Este antiperonismo enraizado en lecturas, filosofías e ideologías no me permitía hasta ahora reconocerme adherente a una fuerza nacida de las filas del justicialismo. Pero el miércoles 27 de Octubre de 2010 estuve en la Plaza.
Ahí respiré Pueblo. Esa categoría tan bastardeada, dudosa, nebulosa, invocada (muchas veces sin derecho) y vaciada de sentido se materializó. Material y concretamente compañeros y compañeras. La vi, la sentí, la toqué, la olí, la escuché. Se supone que Kirchner puso al Pueblo delante de los intereses de las clases altas empresariales y burguesas: empíricamente digo ¡si! ¡Lo comprobé! Ahí, en la Plaza, estaba el Pueblo; joven y adulto, conciente de la histórica coyuntura, sin aparatos, sin choripanes, sin cachés de cincuenta pesos. Lamentándose y levantando el puño o los dedos en ve. Personas de toda edad y clase social, de espectros políticos variados (obviamente no encontré ninguna remera amarilla), militantes y no, familias y grupos de amigos... ¿Dónde más Pueblo?
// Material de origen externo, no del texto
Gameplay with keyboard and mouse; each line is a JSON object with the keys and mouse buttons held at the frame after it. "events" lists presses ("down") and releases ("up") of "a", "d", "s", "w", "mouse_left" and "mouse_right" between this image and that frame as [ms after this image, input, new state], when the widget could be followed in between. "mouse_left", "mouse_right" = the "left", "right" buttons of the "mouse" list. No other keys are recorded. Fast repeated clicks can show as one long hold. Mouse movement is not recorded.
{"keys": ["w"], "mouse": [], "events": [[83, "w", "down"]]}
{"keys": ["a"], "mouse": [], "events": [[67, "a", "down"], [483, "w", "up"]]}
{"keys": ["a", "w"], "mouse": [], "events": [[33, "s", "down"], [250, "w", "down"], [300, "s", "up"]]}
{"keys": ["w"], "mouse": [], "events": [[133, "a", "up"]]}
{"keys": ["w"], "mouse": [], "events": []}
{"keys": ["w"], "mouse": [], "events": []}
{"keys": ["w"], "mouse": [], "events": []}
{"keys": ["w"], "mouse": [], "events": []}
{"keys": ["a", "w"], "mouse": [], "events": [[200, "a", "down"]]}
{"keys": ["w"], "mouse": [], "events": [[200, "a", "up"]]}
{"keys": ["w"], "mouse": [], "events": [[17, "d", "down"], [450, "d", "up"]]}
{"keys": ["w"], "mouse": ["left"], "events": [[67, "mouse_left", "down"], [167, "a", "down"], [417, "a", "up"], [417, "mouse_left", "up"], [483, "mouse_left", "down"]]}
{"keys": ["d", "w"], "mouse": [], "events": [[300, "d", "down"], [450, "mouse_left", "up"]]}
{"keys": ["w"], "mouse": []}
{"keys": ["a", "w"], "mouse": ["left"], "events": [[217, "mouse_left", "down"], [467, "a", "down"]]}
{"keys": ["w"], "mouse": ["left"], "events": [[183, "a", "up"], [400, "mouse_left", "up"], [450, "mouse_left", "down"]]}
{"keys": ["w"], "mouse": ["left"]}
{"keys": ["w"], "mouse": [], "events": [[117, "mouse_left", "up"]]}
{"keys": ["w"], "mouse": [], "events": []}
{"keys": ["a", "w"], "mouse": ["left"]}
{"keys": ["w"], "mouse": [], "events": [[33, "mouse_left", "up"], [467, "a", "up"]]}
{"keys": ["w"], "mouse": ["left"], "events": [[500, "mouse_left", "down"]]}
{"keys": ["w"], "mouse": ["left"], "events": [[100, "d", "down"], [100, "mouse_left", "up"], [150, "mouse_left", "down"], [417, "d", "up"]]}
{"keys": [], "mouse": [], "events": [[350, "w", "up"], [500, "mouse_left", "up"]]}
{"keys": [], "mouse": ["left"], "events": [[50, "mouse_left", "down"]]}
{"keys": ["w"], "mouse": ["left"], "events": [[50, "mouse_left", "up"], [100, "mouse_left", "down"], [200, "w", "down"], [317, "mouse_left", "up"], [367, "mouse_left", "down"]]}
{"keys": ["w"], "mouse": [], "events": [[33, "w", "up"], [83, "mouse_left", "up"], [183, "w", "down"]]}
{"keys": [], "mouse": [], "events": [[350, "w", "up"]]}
La otra experiencia se concretizó al mirar el programa de televisión 678. No es momento de elogiarlo, pero me econtré con una tribuna rebalsando de actores, escritores, filósofos, músicos, científicos que expresaban tanto su adhesión a las políticas de gobierno de estos años como un profundo dolor por la pérdida del que consideraban un compañero. Ahí recordé que a Kirchner se lo solía tildar de dictador, tirano, déspota, autoritario. Y ahora no empírica sino deductivamente pensé: por definición un tirano es enemigo del librepensamiento, del arte, de la sensibilidad poética, del conocimiento; una gran cantidad de personas con sensibilidad artística e intelectual lo lloraba; por lo tanto, Kircher estaba lejos de ser un tirano, más bien, alentó el pensamiento profundo y el arte. Al ver todas esas personas, me di cuenta de que me gustaría estar en esa tribuna, esa gente es con la que yo quiero estar y están del lado kirchnerista. Enfrente, los compatriotas que recibieron con champagne envueltos en banderas argentinas a los censistas de Recoleta, festejando la muerte de aquel que los había enfrentado en sus intereses. Las oligarquías y los grupos económicos de siempre. Evidentemente ellos allá y nosotros acá. ¿Dividir? Sí, claro. Hay que separa la paja del trigo.
Todo esto me hizo pensar que tendría que dejarme de joder y aceptar de una vez que era kirchnerista.
Por último, a todos aquellos que, kirchneristas o no, se sientan de este lado puedo decirles dos cosas: la primera, lloremos, porque se ha muerto un hombre que nos dignificó y, en segundo lugar, alegrémonos, porque somos más fuertes ahora, pues los mitos son más poderosos que los hombres.